The concept of working memory as activated LTM features even more prominently in the long-term working memory model of Ericsson and Kintsch (1995). The episodic buffer differs from their approach in assuming a temporary and flexible workspace that draws upon working memory; it thus proposes a much more dynamic system than that of Ericsson and Kintsch, which appears to depend on the simple activation of representations in LTM.

The assumption of an active, creative system is supported by the fact that one can readily set up a totally novel combination of concepts, such as an ice hockey-playing female elephant, and then go on to solve problems such as to how this new player might best be used, as a defender, perhaps, capable of delivering a mean body check? Or perhaps even better as a goalkeeper? Such manipulation of newly created complex representations would appear to go beyond simple activation, and to require something like a temporary workspace. Cowan (2001) comes close to this in proposing that the ‘addresses’ of the items that have been activated in long-term memory are maintained in a temporary store. Such an assumption does not appear to offer any advantage over the buffer concept, since it still requires storage, and specification as to how these addresses might be combined.

More generally, by allowing multidimensional coding, the episodic buffer concept becomes more readily comparable to a range of models of short-term (p.156) and working memory that assume the system to be based on a wider range of memory coding than did the original model. While differences between my own model and the above remain, the greater breadth resulting from the episodic buffer concept makes it easier to address common problems, notably that of how WM relates to LTM.
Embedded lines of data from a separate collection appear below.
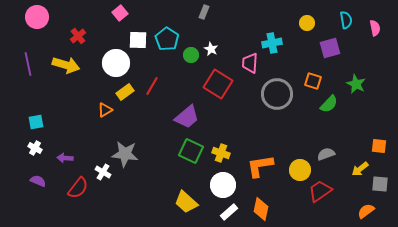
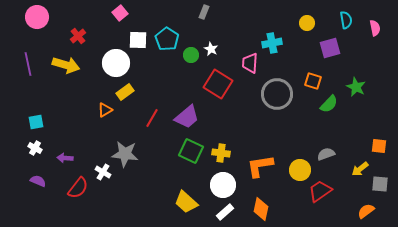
green star at (356, 84): moved 3 px down
red line at (152, 86): moved 32 px down
yellow cross at (221, 153): rotated 12 degrees counterclockwise
white rectangle at (229, 212): moved 4 px left
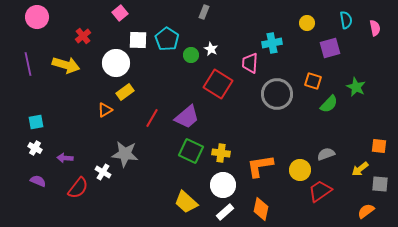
red cross at (78, 36): moved 5 px right
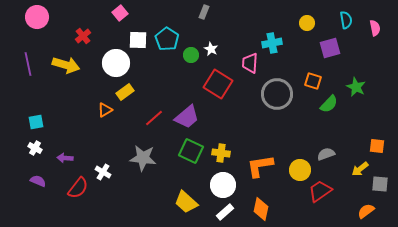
red line at (152, 118): moved 2 px right; rotated 18 degrees clockwise
orange square at (379, 146): moved 2 px left
gray star at (125, 154): moved 18 px right, 4 px down
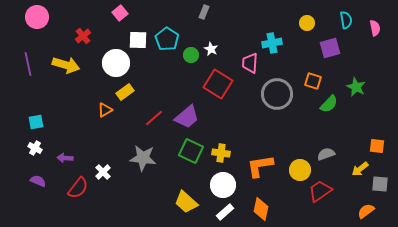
white cross at (103, 172): rotated 14 degrees clockwise
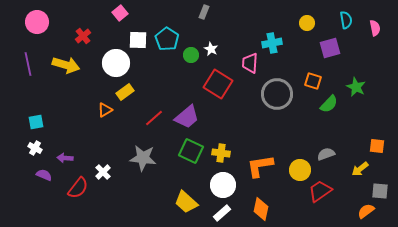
pink circle at (37, 17): moved 5 px down
purple semicircle at (38, 181): moved 6 px right, 6 px up
gray square at (380, 184): moved 7 px down
white rectangle at (225, 212): moved 3 px left, 1 px down
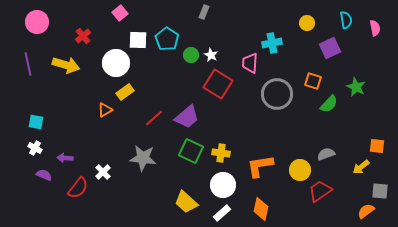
purple square at (330, 48): rotated 10 degrees counterclockwise
white star at (211, 49): moved 6 px down
cyan square at (36, 122): rotated 21 degrees clockwise
yellow arrow at (360, 169): moved 1 px right, 2 px up
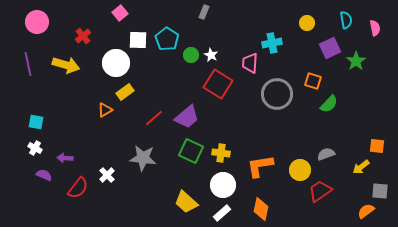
green star at (356, 87): moved 26 px up; rotated 12 degrees clockwise
white cross at (103, 172): moved 4 px right, 3 px down
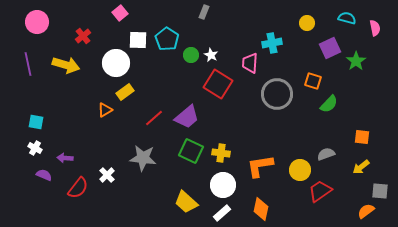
cyan semicircle at (346, 20): moved 1 px right, 2 px up; rotated 66 degrees counterclockwise
orange square at (377, 146): moved 15 px left, 9 px up
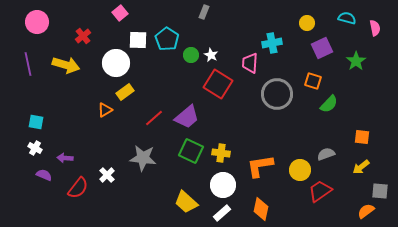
purple square at (330, 48): moved 8 px left
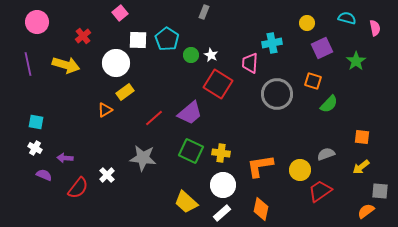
purple trapezoid at (187, 117): moved 3 px right, 4 px up
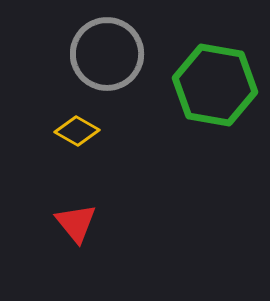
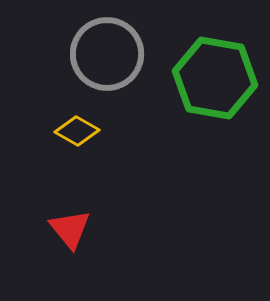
green hexagon: moved 7 px up
red triangle: moved 6 px left, 6 px down
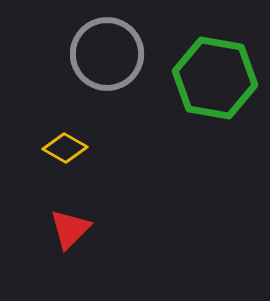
yellow diamond: moved 12 px left, 17 px down
red triangle: rotated 24 degrees clockwise
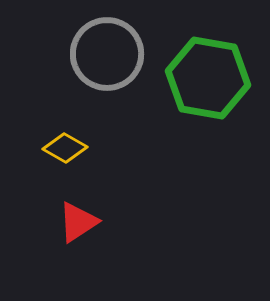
green hexagon: moved 7 px left
red triangle: moved 8 px right, 7 px up; rotated 12 degrees clockwise
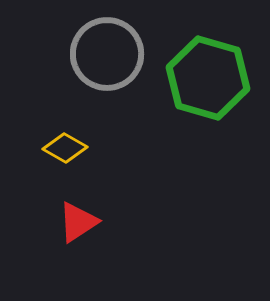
green hexagon: rotated 6 degrees clockwise
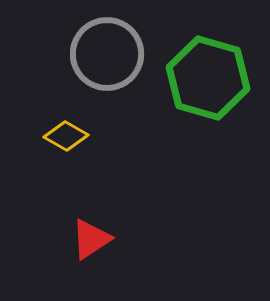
yellow diamond: moved 1 px right, 12 px up
red triangle: moved 13 px right, 17 px down
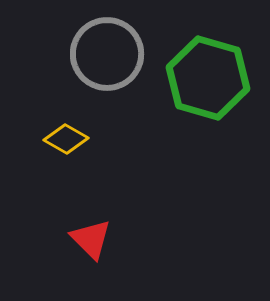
yellow diamond: moved 3 px down
red triangle: rotated 42 degrees counterclockwise
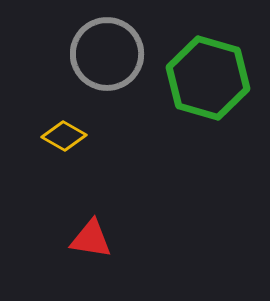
yellow diamond: moved 2 px left, 3 px up
red triangle: rotated 36 degrees counterclockwise
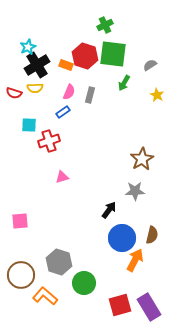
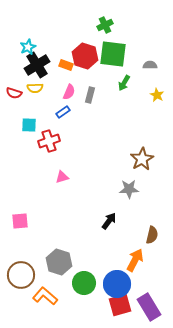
gray semicircle: rotated 32 degrees clockwise
gray star: moved 6 px left, 2 px up
black arrow: moved 11 px down
blue circle: moved 5 px left, 46 px down
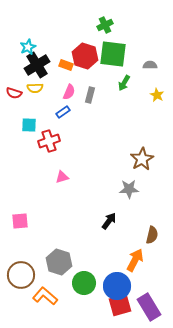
blue circle: moved 2 px down
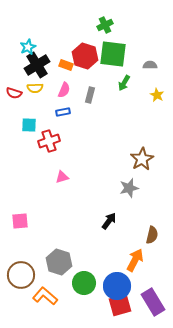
pink semicircle: moved 5 px left, 2 px up
blue rectangle: rotated 24 degrees clockwise
gray star: moved 1 px up; rotated 12 degrees counterclockwise
purple rectangle: moved 4 px right, 5 px up
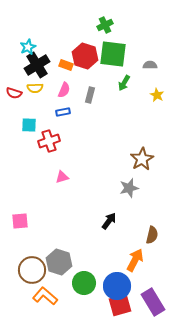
brown circle: moved 11 px right, 5 px up
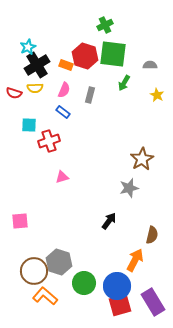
blue rectangle: rotated 48 degrees clockwise
brown circle: moved 2 px right, 1 px down
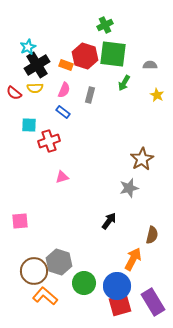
red semicircle: rotated 21 degrees clockwise
orange arrow: moved 2 px left, 1 px up
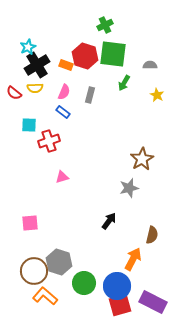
pink semicircle: moved 2 px down
pink square: moved 10 px right, 2 px down
purple rectangle: rotated 32 degrees counterclockwise
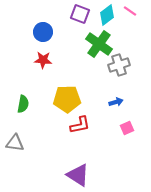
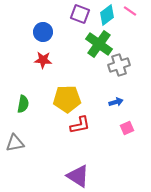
gray triangle: rotated 18 degrees counterclockwise
purple triangle: moved 1 px down
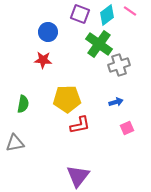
blue circle: moved 5 px right
purple triangle: rotated 35 degrees clockwise
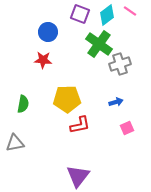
gray cross: moved 1 px right, 1 px up
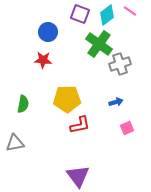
purple triangle: rotated 15 degrees counterclockwise
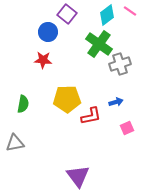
purple square: moved 13 px left; rotated 18 degrees clockwise
red L-shape: moved 11 px right, 9 px up
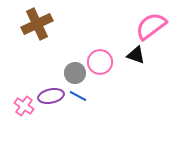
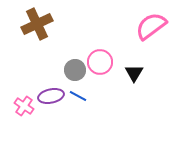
black triangle: moved 2 px left, 18 px down; rotated 42 degrees clockwise
gray circle: moved 3 px up
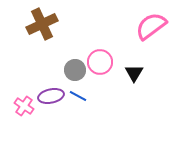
brown cross: moved 5 px right
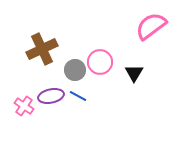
brown cross: moved 25 px down
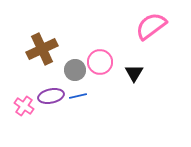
blue line: rotated 42 degrees counterclockwise
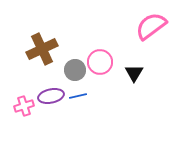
pink cross: rotated 36 degrees clockwise
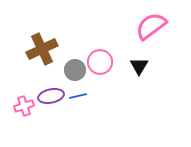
black triangle: moved 5 px right, 7 px up
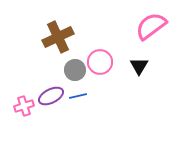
brown cross: moved 16 px right, 12 px up
purple ellipse: rotated 15 degrees counterclockwise
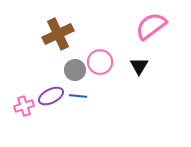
brown cross: moved 3 px up
blue line: rotated 18 degrees clockwise
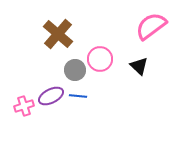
brown cross: rotated 24 degrees counterclockwise
pink circle: moved 3 px up
black triangle: rotated 18 degrees counterclockwise
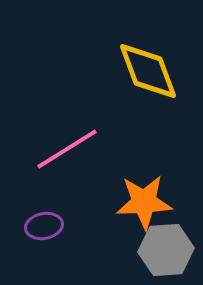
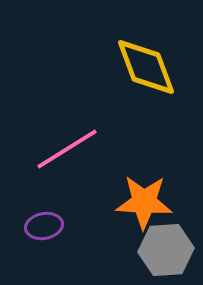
yellow diamond: moved 2 px left, 4 px up
orange star: rotated 6 degrees clockwise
The concept of an episodic buffer does therefore appear to offer a potential interpretation of the wide range of data that proved problematic for a working memory model that assumed a purely attentional central executive. A critic might complain that I have simply reverted to the old concept of an all-powerful executive. I would suggest that separating attentional and storage capacities is an important development for the model. Whether I am justified in this claim will depend on how successful the concept of an episodic buffer is in going beyond an account of existing data to generate new studies that succeed in expanding our knowledge in new and fruitful ways. The next chapter describes our first steps in trying to meet this challenge.